__Excerpted passage__
***

PULI KULAMBU | TIRUNELVELI GARLIC PULI KULAMBU

puli - kulambu copy
Hello friends , sorry for disappearing these days from blogging. My sis & mom were with me So I was bit busy..We had a good time together. Time went on by chatting ,roaming n shopping. We enjoyed our mom’s Tirunelveli recipes after a long time. I learnt all my mom’s special recipes and clicked them. So next few recipes will be from my mom’s hand. Coming to this post,
This is my mom’s Tiruneliveli style puli kulambu recipe she learnt from her mom ( my aachi).This kulambu is made with freshly ground masala. So it smells great. U can also use vegetables like brinjal , drumstick & small onions. I used garlic here. We love to have it with kootu and papad as accompaniment. Its a very nice combo. For curd rice, we mix dal/paruppu & this kulambu and have it as a side dish. It tastes yummy. We also make sunda curry with this left over kuzhambu by mixing it with keerai kadayal. It’s one of the best side dishes for curd rice. This kulambu stays good for a week when refrigerated. This version is very different from our usual kara kuzhambu and vathakulambu. Try this, u’ll love for its fresh masala flavour.

Tirunelveli puli kulambu

INGREDIENTS
  • Tamarind – A big gooseberry size
  • Salt & water  - as needed
To roast & grind
  • Cooking oil – 1 tsp
  • Dhania/coriander seeds – 1/2 tsp
  • Urad dal – 1/2 tsp
  • Chana dal – 1/2 tsp
  • Red chilli – 6 nos ( add 4 if u want less spicy taste)
  • Pepper corns – 1/2 tsp
  • Jeera – 1/4 tsp
Small onions – 3 nos
Curry leaves – few (5 nos)

***

__Work request A__
How long does the Tirunelveli puli kulambu stay good when refrigerated, according to the recipe?
__Work request B__
Pick up the Tirunelveli puli kulambu recipe right after its final line and keep writing it.

***

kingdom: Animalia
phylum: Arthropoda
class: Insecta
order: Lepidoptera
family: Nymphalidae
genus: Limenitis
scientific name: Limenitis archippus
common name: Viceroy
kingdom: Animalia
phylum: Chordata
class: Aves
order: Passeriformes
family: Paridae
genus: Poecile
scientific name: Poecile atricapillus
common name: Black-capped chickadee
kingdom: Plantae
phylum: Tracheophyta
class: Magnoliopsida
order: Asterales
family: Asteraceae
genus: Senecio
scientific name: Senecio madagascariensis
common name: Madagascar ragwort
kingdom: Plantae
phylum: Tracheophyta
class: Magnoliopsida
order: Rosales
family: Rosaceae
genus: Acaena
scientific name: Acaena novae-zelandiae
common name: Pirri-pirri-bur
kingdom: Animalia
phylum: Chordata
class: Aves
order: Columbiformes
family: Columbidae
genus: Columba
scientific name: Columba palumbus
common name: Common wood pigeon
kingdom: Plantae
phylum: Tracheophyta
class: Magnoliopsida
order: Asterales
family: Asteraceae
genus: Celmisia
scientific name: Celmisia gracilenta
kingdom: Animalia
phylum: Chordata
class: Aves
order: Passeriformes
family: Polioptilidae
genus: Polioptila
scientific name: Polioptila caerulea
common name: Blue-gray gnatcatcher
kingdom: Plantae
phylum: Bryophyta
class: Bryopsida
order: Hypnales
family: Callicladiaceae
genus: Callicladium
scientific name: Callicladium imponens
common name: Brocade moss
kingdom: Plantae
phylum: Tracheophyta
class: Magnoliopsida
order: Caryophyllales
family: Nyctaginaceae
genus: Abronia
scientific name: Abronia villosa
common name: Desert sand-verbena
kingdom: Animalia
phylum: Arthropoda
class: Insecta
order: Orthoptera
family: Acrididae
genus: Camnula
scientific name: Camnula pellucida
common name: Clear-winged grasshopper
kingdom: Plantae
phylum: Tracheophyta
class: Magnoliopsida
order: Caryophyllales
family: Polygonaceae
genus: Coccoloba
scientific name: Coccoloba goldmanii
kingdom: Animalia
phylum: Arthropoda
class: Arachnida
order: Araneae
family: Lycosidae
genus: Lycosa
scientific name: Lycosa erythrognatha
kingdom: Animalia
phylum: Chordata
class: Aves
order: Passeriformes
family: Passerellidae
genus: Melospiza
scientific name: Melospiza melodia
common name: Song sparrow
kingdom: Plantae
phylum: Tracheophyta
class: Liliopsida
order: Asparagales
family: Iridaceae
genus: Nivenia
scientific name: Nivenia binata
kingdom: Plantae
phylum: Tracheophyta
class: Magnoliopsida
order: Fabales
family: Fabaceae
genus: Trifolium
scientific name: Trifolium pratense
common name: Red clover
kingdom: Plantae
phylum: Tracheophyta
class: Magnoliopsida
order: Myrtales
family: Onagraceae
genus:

***

__Expected answer A__
It stays good for a week.

__Expected answer B__
To temper & saute
  • Cooking oil - 2 tsp
  • Mustard seeds – 1/2 tsp
  • Methi seeds – 1/2 tsp
  • Urad dal – 1 tsp
  • Garlic – 20 cloves
  • Curry leaves – few

METHOD
  • Soak tamarind in warm water and take the extract using 1.5 cups of water.set aside. Peel the garlic cloves and crush it slightly using the bottom of tumbler or rolling pin ( crushing the garlic slightly helps in getting a nice flavour of garlic while u saute)..Keep it aside.  Roast all the above said ingredients using a tsp of oil ..
puli kulambu tile3
puli kulambu tile1
  • Grind to make a smooth paste. Then add small onions and curry leaves and grind them again to make a very nice paste. Make sure the paste is very smooth , add water accordingly..
puli kulambu tile2
  • In a kadai , heat a tbsp of oil and temper mustard , urad dal , methi seeds. Let it splutter. Now add the crushed garlic and saute till u get a nice smell.
puli kulambu tile4
  • Finally add 1.5 cups of tamarind extract , turmeric powder , salt and the ground masala paste. Let it boil very well for 10mins. It thickens. This kulambu will be slightly watery and not very thick like vatha kuzhambu. 
puli kulambu tile5
  • Switch off the flame & transfer to a vessel.Enjoy mixing with plain rice topped with gingely oil (optional) !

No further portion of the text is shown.